Records shown:

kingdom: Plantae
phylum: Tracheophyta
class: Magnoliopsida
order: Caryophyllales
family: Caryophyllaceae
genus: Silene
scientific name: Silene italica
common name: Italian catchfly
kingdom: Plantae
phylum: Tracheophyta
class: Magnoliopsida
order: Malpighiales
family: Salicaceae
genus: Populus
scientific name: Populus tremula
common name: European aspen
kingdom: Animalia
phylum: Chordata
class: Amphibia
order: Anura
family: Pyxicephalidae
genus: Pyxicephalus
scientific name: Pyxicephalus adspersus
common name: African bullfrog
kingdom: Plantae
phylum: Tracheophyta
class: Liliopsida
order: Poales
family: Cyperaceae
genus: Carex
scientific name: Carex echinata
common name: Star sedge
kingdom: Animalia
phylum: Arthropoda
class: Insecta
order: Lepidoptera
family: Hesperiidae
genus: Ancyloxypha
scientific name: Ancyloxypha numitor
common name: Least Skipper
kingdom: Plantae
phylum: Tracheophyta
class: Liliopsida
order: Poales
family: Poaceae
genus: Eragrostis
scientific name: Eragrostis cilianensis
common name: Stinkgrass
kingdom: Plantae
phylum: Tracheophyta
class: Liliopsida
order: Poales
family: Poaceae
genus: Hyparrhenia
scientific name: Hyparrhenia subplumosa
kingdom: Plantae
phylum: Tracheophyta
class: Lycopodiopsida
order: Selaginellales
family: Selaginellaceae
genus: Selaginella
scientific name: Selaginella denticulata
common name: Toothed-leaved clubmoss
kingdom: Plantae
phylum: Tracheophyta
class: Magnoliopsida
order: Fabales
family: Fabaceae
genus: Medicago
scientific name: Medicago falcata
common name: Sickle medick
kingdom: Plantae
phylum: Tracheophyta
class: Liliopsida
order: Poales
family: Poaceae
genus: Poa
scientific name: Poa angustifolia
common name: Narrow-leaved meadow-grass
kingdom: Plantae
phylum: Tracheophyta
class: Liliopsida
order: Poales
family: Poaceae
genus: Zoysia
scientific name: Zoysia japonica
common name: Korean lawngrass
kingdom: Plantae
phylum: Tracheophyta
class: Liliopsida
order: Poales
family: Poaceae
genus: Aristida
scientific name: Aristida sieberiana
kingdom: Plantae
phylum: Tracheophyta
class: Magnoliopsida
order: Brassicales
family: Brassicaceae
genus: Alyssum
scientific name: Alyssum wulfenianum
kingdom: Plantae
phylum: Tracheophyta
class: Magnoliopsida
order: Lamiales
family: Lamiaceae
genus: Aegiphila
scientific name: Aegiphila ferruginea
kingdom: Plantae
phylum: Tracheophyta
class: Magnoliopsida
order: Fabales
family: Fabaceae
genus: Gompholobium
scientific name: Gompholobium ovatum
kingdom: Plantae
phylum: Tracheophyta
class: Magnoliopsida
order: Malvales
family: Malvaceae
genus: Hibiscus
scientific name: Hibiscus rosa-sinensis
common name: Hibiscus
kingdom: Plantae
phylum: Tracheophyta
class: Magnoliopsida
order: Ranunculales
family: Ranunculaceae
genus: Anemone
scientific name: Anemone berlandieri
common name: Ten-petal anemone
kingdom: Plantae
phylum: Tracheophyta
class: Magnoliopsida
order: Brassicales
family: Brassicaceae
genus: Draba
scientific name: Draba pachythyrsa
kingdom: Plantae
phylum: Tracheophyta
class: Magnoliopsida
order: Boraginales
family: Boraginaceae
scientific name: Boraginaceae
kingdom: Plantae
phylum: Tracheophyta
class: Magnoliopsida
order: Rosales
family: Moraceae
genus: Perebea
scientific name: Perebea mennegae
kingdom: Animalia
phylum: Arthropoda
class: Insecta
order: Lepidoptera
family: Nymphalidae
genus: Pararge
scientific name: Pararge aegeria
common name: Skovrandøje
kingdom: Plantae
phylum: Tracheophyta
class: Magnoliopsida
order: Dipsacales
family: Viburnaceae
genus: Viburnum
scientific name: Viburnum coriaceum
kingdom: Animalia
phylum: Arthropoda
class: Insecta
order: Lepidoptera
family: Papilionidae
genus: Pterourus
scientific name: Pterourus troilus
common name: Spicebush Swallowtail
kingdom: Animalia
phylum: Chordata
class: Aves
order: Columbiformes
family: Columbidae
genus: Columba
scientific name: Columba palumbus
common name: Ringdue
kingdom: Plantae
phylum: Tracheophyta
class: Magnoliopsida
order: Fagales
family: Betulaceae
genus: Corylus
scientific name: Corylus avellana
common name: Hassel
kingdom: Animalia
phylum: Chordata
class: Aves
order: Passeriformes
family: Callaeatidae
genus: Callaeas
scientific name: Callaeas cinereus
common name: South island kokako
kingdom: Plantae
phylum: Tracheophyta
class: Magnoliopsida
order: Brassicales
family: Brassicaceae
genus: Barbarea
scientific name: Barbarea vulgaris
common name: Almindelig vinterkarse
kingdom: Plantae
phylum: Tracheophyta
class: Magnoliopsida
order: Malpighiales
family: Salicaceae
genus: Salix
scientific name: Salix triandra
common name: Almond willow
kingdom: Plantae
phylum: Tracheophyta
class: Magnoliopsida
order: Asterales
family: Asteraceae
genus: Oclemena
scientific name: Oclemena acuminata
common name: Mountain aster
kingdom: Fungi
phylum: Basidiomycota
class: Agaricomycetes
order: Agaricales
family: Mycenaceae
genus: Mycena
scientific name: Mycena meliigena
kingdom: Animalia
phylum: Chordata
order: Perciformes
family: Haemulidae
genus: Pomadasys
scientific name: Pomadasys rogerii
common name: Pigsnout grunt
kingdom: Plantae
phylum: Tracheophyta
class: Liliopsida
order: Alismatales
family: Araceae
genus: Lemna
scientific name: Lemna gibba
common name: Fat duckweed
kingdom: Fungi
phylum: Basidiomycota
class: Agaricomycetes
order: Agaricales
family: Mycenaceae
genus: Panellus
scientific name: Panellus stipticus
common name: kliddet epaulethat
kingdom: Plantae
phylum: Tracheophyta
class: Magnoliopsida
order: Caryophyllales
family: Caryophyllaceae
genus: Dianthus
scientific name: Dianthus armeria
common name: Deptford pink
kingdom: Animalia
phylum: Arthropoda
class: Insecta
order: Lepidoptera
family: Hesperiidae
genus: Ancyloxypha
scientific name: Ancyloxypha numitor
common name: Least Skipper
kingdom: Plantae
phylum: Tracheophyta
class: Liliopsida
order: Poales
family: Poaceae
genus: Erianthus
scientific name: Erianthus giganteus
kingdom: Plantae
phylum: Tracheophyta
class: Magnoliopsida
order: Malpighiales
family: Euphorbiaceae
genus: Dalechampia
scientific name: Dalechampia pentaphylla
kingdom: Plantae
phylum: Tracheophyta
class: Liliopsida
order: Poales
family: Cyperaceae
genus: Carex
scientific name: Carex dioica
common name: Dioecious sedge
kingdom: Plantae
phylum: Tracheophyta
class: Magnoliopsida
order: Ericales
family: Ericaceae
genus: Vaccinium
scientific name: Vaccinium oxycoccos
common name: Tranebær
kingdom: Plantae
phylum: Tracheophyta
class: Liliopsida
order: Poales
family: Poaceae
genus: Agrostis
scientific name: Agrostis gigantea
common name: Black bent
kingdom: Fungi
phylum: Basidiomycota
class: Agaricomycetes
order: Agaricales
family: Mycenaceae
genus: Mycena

What to produce:
Lay out every line from all of the entries above as a JSON list of strings, with one string per line and blank lines omitted.

Output for this task:
[
  "kingdom: Plantae",
  "phylum: Tracheophyta",
  "class: Magnoliopsida",
  "order: Caryophyllales",
  "family: Caryophyllaceae",
  "genus: Silene",
  "scientific name: Silene italica",
  "common name: Italian catchfly",
  "kingdom: Plantae",
  "phylum: Tracheophyta",
  "class: Magnoliopsida",
  "order: Malpighiales",
  "family: Salicaceae",
  "genus: Populus",
  "scientific name: Populus tremula",
  "common name: European aspen",
  "kingdom: Animalia",
  "phylum: Chordata",
  "class: Amphibia",
  "order: Anura",
  "family: Pyxicephalidae",
  "genus: Pyxicephalus",
  "scientific name: Pyxicephalus adspersus",
  "common name: African bullfrog",
  "kingdom: Plantae",
  "phylum: Tracheophyta",
  "class: Liliopsida",
  "order: Poales",
  "family: Cyperaceae",
  "genus: Carex",
  "scientific name: Carex echinata",
  "common name: Star sedge",
  "kingdom: Animalia",
  "phylum: Arthropoda",
  "class: Insecta",
  "order: Lepidoptera",
  "family: Hesperiidae",
  "genus: Ancyloxypha",
  "scientific name: Ancyloxypha numitor",
  "common name: Least Skipper",
  "kingdom: Plantae",
  "phylum: Tracheophyta",
  "class: Liliopsida",
  "order: Poales",
  "family: Poaceae",
  "genus: Eragrostis",
  "scientific name: Eragrostis cilianensis",
  "common name: Stinkgrass",
  "kingdom: Plantae",
  "phylum: Tracheophyta",
  "class: Liliopsida",
  "order: Poales",
  "family: Poaceae",
  "genus: Hyparrhenia",
  "scientific name: Hyparrhenia subplumosa",
  "kingdom: Plantae",
  "phylum: Tracheophyta",
  "class: Lycopodiopsida",
  "order: Selaginellales",
  "family: Selaginellaceae",
  "genus: Selaginella",
  "scientific name: Selaginella denticulata",
  "common name: Toothed-leaved clubmoss",
  "kingdom: Plantae",
  "phylum: Tracheophyta",
  "class: Magnoliopsida",
  "order: Fabales",
  "family: Fabaceae",
  "genus: Medicago",
  "scientific name: Medicago falcata",
  "common name: Sickle medick",
  "kingdom: Plantae",
  "phylum: Tracheophyta",
  "class: Liliopsida",
  "order: Poales",
  "family: Poaceae",
  "genus: Poa",
  "scientific name: Poa angustifolia",
  "common name: Narrow-leaved meadow-grass",
  "kingdom: Plantae",
  "phylum: Tracheophyta",
  "class: Liliopsida",
  "order: Poales",
  "family: Poaceae",
  "genus: Zoysia",
  "scientific name: Zoysia japonica",
  "common name: Korean lawngrass",
  "kingdom: Plantae",
  "phylum: Tracheophyta",
  "class: Liliopsida",
  "order: Poales",
  "family: Poaceae",
  "genus: Aristida",
  "scientific name: Aristida sieberiana",
  "kingdom: Plantae",
  "phylum: Tracheophyta",
  "class: Magnoliopsida",
  "order: Brassicales",
  "family: Brassicaceae",
  "genus: Alyssum",
  "scientific name: Alyssum wulfenianum",
  "kingdom: Plantae",
  "phylum: Tracheophyta",
  "class: Magnoliopsida",
  "order: Lamiales",
  "family: Lamiaceae",
  "genus: Aegiphila",
  "scientific name: Aegiphila ferruginea",
  "kingdom: Plantae",
  "phylum: Tracheophyta",
  "class: Magnoliopsida",
  "order: Fabales",
  "family: Fabaceae",
  "genus: Gompholobium",
  "scientific name: Gompholobium ovatum",
  "kingdom: Plantae",
  "phylum: Tracheophyta",
  "class: Magnoliopsida",
  "order: Malvales",
  "family: Malvaceae",
  "genus: Hibiscus",
  "scientific name: Hibiscus rosa-sinensis",
  "common name: Hibiscus",
  "kingdom: Plantae",
  "phylum: Tracheophyta",
  "class: Magnoliopsida",
  "order: Ranunculales",
  "family: Ranunculaceae",
  "genus: Anemone",
  "scientific name: Anemone berlandieri",
  "common name: Ten-petal anemone",
  "kingdom: Plantae",
  "phylum: Tracheophyta",
  "class: Magnoliopsida",
  "order: Brassicales",
  "family: Brassicaceae",
  "genus: Draba",
  "scientific name: Draba pachythyrsa",
  "kingdom: Plantae",
  "phylum: Tracheophyta",
  "class: Magnoliopsida",
  "order: Boraginales",
  "family: Boraginaceae",
  "scientific name: Boraginaceae",
  "kingdom: Plantae",
  "phylum: Tracheophyta",
  "class: Magnoliopsida",
  "order: Rosales",
  "family: Moraceae",
  "genus: Perebea",
  "scientific name: Perebea mennegae",
  "kingdom: Animalia",
  "phylum: Arthropoda",
  "class: Insecta",
  "order: Lepidoptera",
  "family: Nymphalidae",
  "genus: Pararge",
  "scientific name: Pararge aegeria",
  "common name: Skovrandøje",
  "kingdom: Plantae",
  "phylum: Tracheophyta",
  "class: Magnoliopsida",
  "order: Dipsacales",
  "family: Viburnaceae",
  "genus: Viburnum",
  "scientific name: Viburnum coriaceum",
  "kingdom: Animalia",
  "phylum: Arthropoda",
  "class: Insecta",
  "order: Lepidoptera",
  "family: Papilionidae",
  "genus: Pterourus",
  "scientific name: Pterourus troilus",
  "common name: Spicebush Swallowtail",
  "kingdom: Animalia",
  "phylum: Chordata",
  "class: Aves",
  "order: Columbiformes",
  "family: Columbidae",
  "genus: Columba",
  "scientific name: Columba palumbus",
  "common name: Ringdue",
  "kingdom: Plantae",
  "phylum: Tracheophyta",
  "class: Magnoliopsida",
  "order: Fagales",
  "family: Betulaceae",
  "genus: Corylus",
  "scientific name: Corylus avellana",
  "common name: Hassel",
  "kingdom: Animalia",
  "phylum: Chordata",
  "class: Aves",
  "order: Passeriformes",
  "family: Callaeatidae",
  "genus: Callaeas",
  "scientific name: Callaeas cinereus",
  "common name: South island kokako",
  "kingdom: Plantae",
  "phylum: Tracheophyta",
  "class: Magnoliopsida",
  "order: Brassicales",
  "family: Brassicaceae",
  "genus: Barbarea",
  "scientific name: Barbarea vulgaris",
  "common name: Almindelig vinterkarse",
  "kingdom: Plantae",
  "phylum: Tracheophyta",
  "class: Magnoliopsida",
  "order: Malpighiales",
  "family: Salicaceae",
  "genus: Salix",
  "scientific name: Salix triandra",
  "common name: Almond willow",
  "kingdom: Plantae",
  "phylum: Tracheophyta",
  "class: Magnoliopsida",
  "order: Asterales",
  "family: Asteraceae",
  "genus: Oclemena",
  "scientific name: Oclemena acuminata",
  "common name: Mountain aster",
  "kingdom: Fungi",
  "phylum: Basidiomycota",
  "class: Agaricomycetes",
  "order: Agaricales",
  "family: Mycenaceae",
  "genus: Mycena",
  "scientific name: Mycena meliigena",
  "kingdom: Animalia",
  "phylum: Chordata",
  "order: Perciformes",
  "family: Haemulidae",
  "genus: Pomadasys",
  "scientific name: Pomadasys rogerii",
  "common name: Pigsnout grunt",
  "kingdom: Plantae",
  "phylum: Tracheophyta",
  "class: Liliopsida",
  "order: Alismatales",
  "family: Araceae",
  "genus: Lemna",
  "scientific name: Lemna gibba",
  "common name: Fat duckweed",
  "kingdom: Fungi",
  "phylum: Basidiomycota",
  "class: Agaricomycetes",
  "order: Agaricales",
  "family: Mycenaceae",
  "genus: Panellus",
  "scientific name: Panellus stipticus",
  "common name: kliddet epaulethat",
  "kingdom: Plantae",
  "phylum: Tracheophyta",
  "class: Magnoliopsida",
  "order: Caryophyllales",
  "family: Caryophyllaceae",
  "genus: Dianthus",
  "scientific name: Dianthus armeria",
  "common name: Deptford pink",
  "kingdom: Animalia",
  "phylum: Arthropoda",
  "class: Insecta",
  "order: Lepidoptera",
  "family: Hesperiidae",
  "genus: Ancyloxypha",
  "scientific name: Ancyloxypha numitor",
  "common name: Least Skipper",
  "kingdom: Plantae",
  "phylum: Tracheophyta",
  "class: Liliopsida",
  "order: Poales",
  "family: Poaceae",
  "genus: Erianthus",
  "scientific name: Erianthus giganteus",
  "kingdom: Plantae",
  "phylum: Tracheophyta",
  "class: Magnoliopsida",
  "order: Malpighiales",
  "family: Euphorbiaceae",
  "genus: Dalechampia",
  "scientific name: Dalechampia pentaphylla",
  "kingdom: Plantae",
  "phylum: Tracheophyta",
  "class: Liliopsida",
  "order: Poales",
  "family: Cyperaceae",
  "genus: Carex",
  "scientific name: Carex dioica",
  "common name: Dioecious sedge",
  "kingdom: Plantae",
  "phylum: Tracheophyta",
  "class: Magnoliopsida",
  "order: Ericales",
  "family: Ericaceae",
  "genus: Vaccinium",
  "scientific name: Vaccinium oxycoccos",
  "common name: Tranebær",
  "kingdom: Plantae",
  "phylum: Tracheophyta",
  "class: Liliopsida",
  "order: Poales",
  "family: Poaceae",
  "genus: Agrostis",
  "scientific name: Agrostis gigantea",
  "common name: Black bent",
  "kingdom: Fungi",
  "phylum: Basidiomycota",
  "class: Agaricomycetes",
  "order: Agaricales",
  "family: Mycenaceae",
  "genus: Mycena"
]